October 24, 2012
What Mo Yan’s award means to China
Mo Yan in Hamburg, 2008. Photo: Johannes Kolfhaus. Creative Commons.
Li Changchun, chief propagandist for the CCP, congratulated this year’s Nobel laureate in Literature, Mo Yan, with high spirits: “(This award) reflects the prosperity and progress of Chinese literature, as well as the increasing influence of China.” It’s difficult to understand what the politician means by “the increasing influence of China.” It couldn’t mean that China put pressure on the committee, but it does show the Chinese authority’s self-confidence and their way of interpreting their citizen’s international fame.
Two years ago, when Liu Xiaobo was awarded the Nobel Peace Prize, the Chinese government was outraged and criticized the award as a desecration of the Nobel tradition. Since this year’s winner Mo Yan is a CCP member and vice president of the Writers’ Association, we can suppose that the reputation of the Nobel Committee might be “rehabilitated” in the eyes of the Chinese officials.
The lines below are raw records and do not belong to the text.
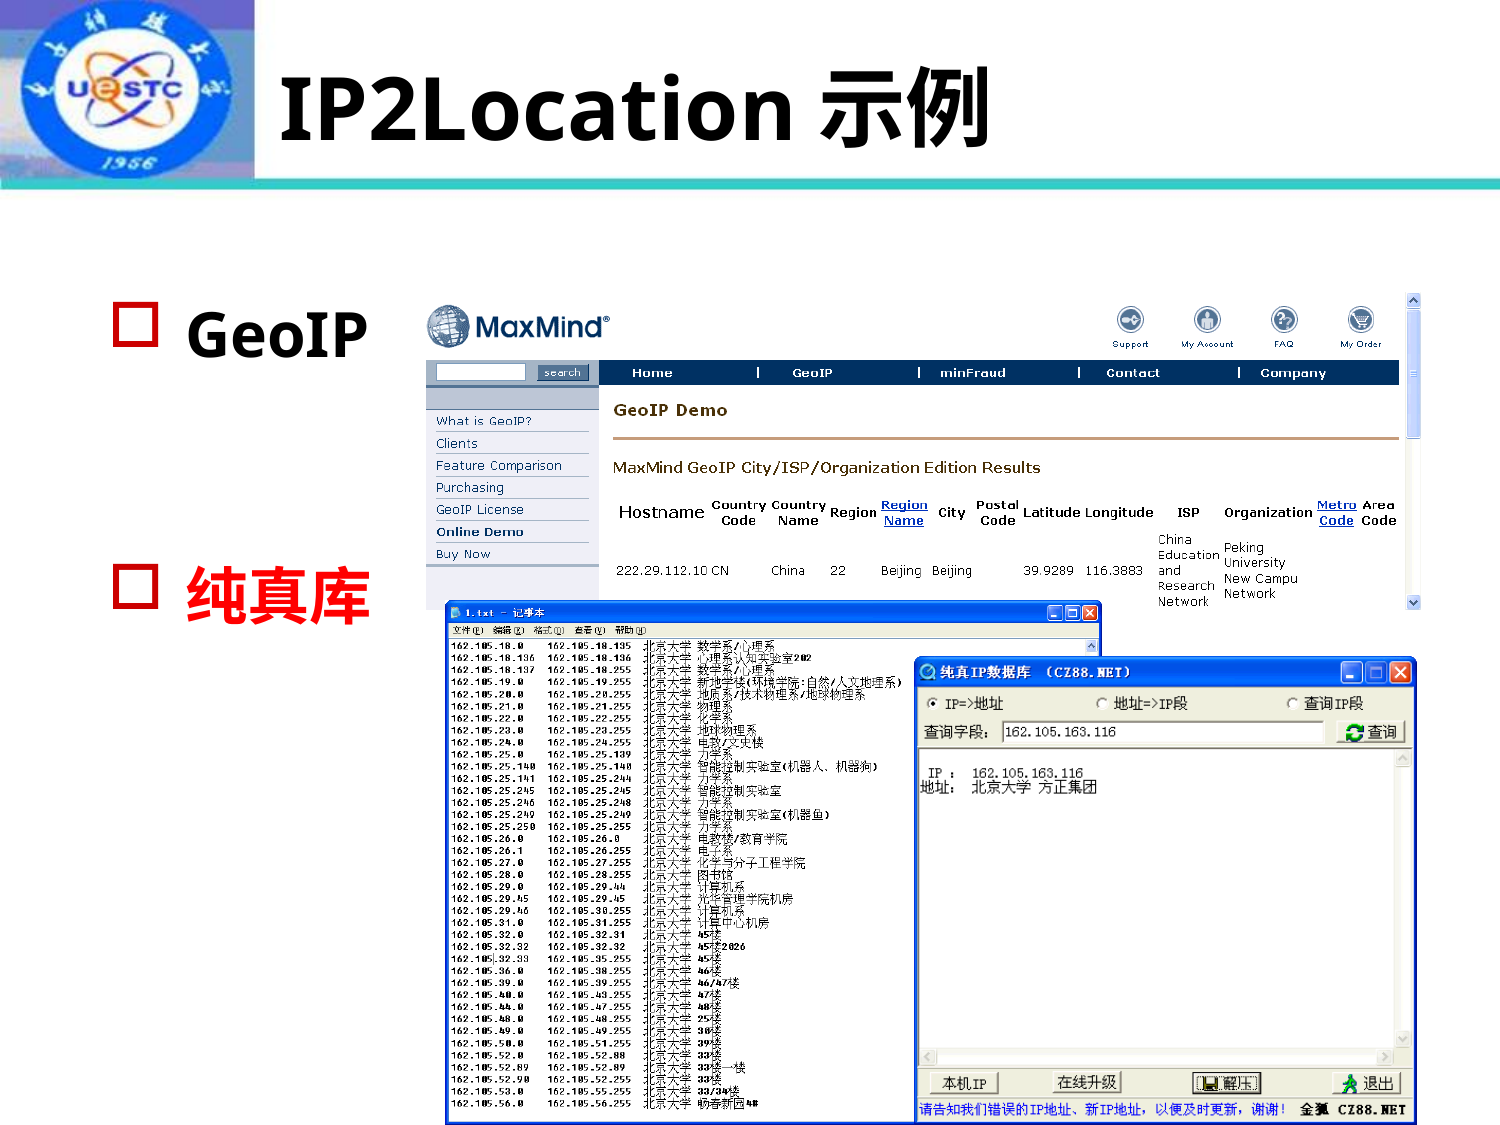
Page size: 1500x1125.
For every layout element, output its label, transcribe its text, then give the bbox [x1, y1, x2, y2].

picture [0, 0, 1500, 1125]
list GeoIP 纯真库 [92, 287, 1406, 988]
title IP2Location示例 [264, 42, 1500, 166]
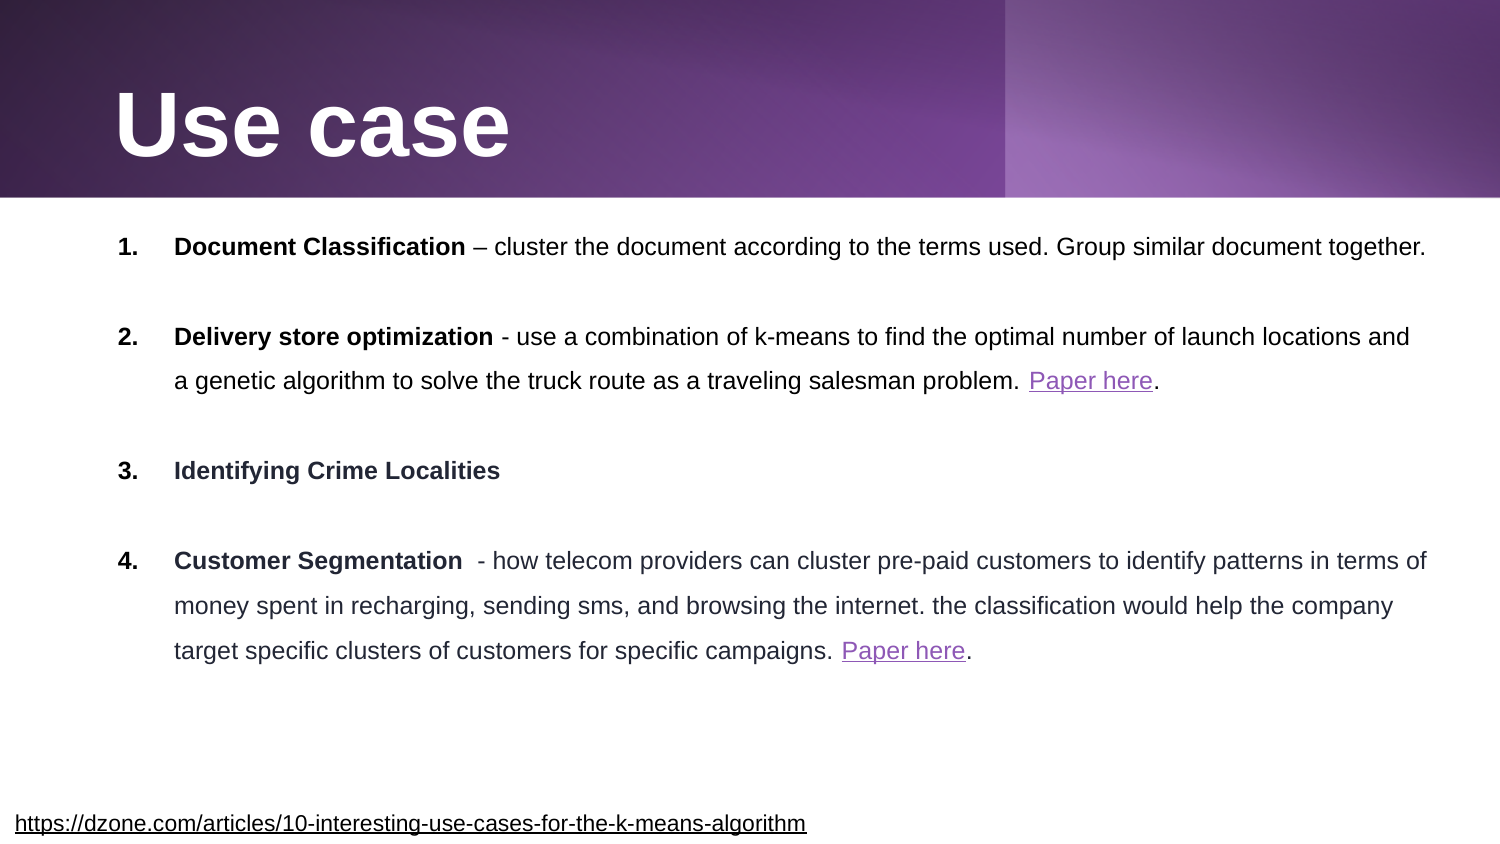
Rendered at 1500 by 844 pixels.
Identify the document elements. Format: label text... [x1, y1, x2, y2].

This “Nobel complex,” as The New Yorker refers to it, seems healed. Mo Yan has said he hopes for the release of his Nobel colleague Liu Xiaobo, who could not go to Oslo in 2010 to receive the Peace Prize because of his crime of “inciting subversion of state power.” Liu’s eleven-year sentence will keep him in jail until 2020.
The 55 year-old Mo Yan is a prolific writer. His early writings during the 80s and 90s, including “Touming de hong luobo” (“A Transparent Carrot,”) “Baigou qiuqianjia” (“White Dog and the Swing,”) and “Kuhe” (“Dry River”) are lyrical and literarily “down to earth.” These poems and short stories are strongly rooted to nature and the landscape of his hometown – Gaomi in Shandong province.
Mo Yan’s childhood was accompanied by hunger. He was so traumatized by the 1959 famine that his utmost wish as child was to have three meals a day and to eat as much as he wanted. When he was 11 years old the Cultural Revolution broke out; Shandong was one of the bloodiest battlefields of the Red Guards. Different groups declared that they were the truly authentic representatives of Mao Zedong’s ideas. The civil war led to fights among armed groups that cost many human lives and left incurable scars on Chinese society. Mo Yan joined the army in 1976 and served for many years. Hunger and violence are prominent in his writing.